## Texte à lire
:::

La Gloire de Dieu s’identifie au cœur de l’humilité de Jésus
Et le sens de ce lien, c’est que la Gloire de Dieu, Celui qui est Transcendant à l’Horeb comme au Sinaï, la Gloire de Dieu plus lumineuse encore que le jour, c’est la même Gloire du Dieu qui va mourir… Mieux : c’est Sa mort, c’est Son dépouillement, c’est le don de Sa vie jusqu’au bout qui est Sa Gloire ! La Gloire de Dieu s’identifie au cœur de l’humilité de Jésus, au cœur du don de soi christique !
Il nous faut absolument comprendre, non seulement l’aller de l’homme à la Gloire, à laquelle nous sommes tous appelés, mais ce retour essentiel qui définit la Gloire de Dieu comme le cœur du cœur du Christ !
L’humilité de Jésus, Sa petitesse, Sa miséricorde, le don de Sa vie, voilà la définition même de la Gloire de la divinité : la Gloire de Dieu, c’est Son Don, Son Amour… C’est pourquoi Jean clôturera d’une certaine manière la Révélation divine en répondant ultimement à la question du Nom de Dieu posé par Moïse à Yahvé en disant : « Dieu est Amour » !
« Quitte ton pays !… »
Voilà le message de la Transfiguration. Oui, nous sommes tous appelés à la Gloire, mais à la Gloire de Dieu, c’est à dire à la mort à nous-mêmes, au don de nous-mêmes, à l’oblation de soi, à devenir des êtres eucharistiques totalement dévoués à l’autre…
Conséquence pour notre carême ?
Le catéchuménat de nos 40 jours est un dépouillement, est un oubli de soi, est une purification de l’esprit, du corps, du cœur, pour recevoir la vie de Dieu, et cette vie de Dieu que nous allons recevoir dans la Vigile pascale est elle-même un dépouillement !
Il y a donc une continuité absolue, une homogénéité entre notre Carême, et notre Vigile pascale et le temps pascal qui s’en suivra, c’est-à-dire l’aspect plus mystique (unitif) de notre vie chrétienne. De même qu’il y a une continuité, une homogénéité entre notre vie divine, ici-bas commencée sur la terre, dans notre cœur, par l’amour et la Vie éternelle dans le Ciel.
Pâques n’est pas un prix conquis, ce n’est pas une justice acquise. C’est ce que Jésus reprochait à certains juifs, à certains pharisiens : je ne revis pas divinement parce que je signe un chèque. Je ne mérite rien.

:::

## Données fournies
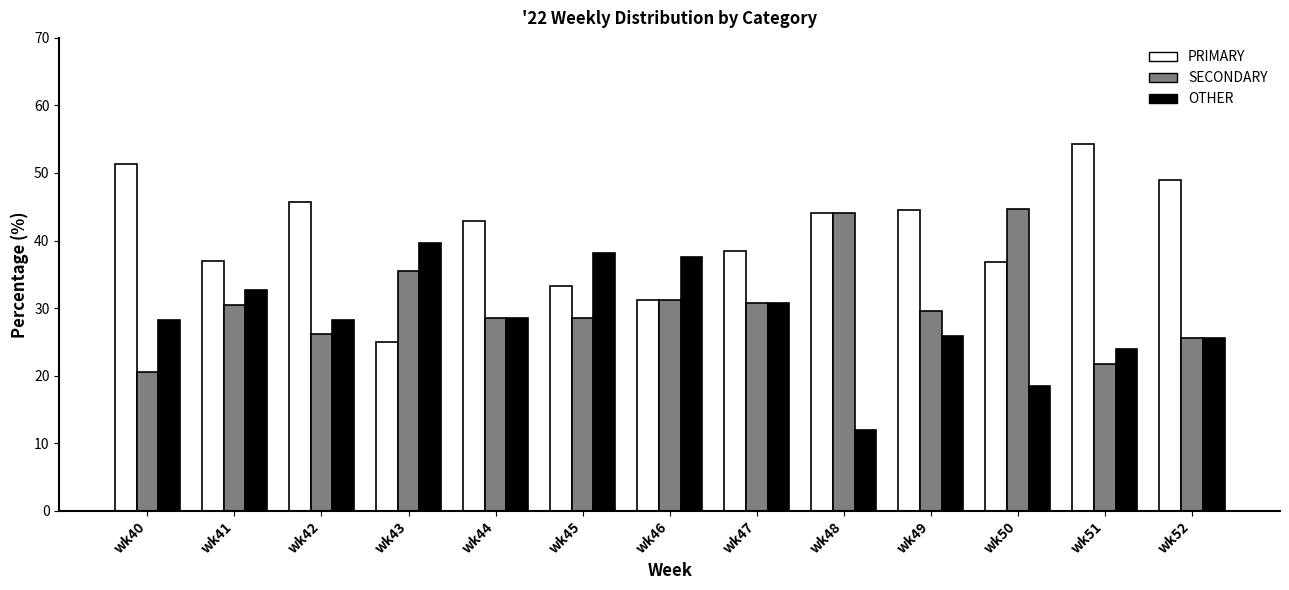

Count the number of categories in the chart.

13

:::

## Consigne
Dans le texte sur la Gloire de Dieu, relevez s'il vous plaît tout ce que la phrase commençant par « L’humilité de Jésus » présente comme la définition même de la Gloire de la divinité.

## Réponse
- L’humilité de Jésus
- Sa petitesse
- Sa miséricorde
- Le don de Sa vie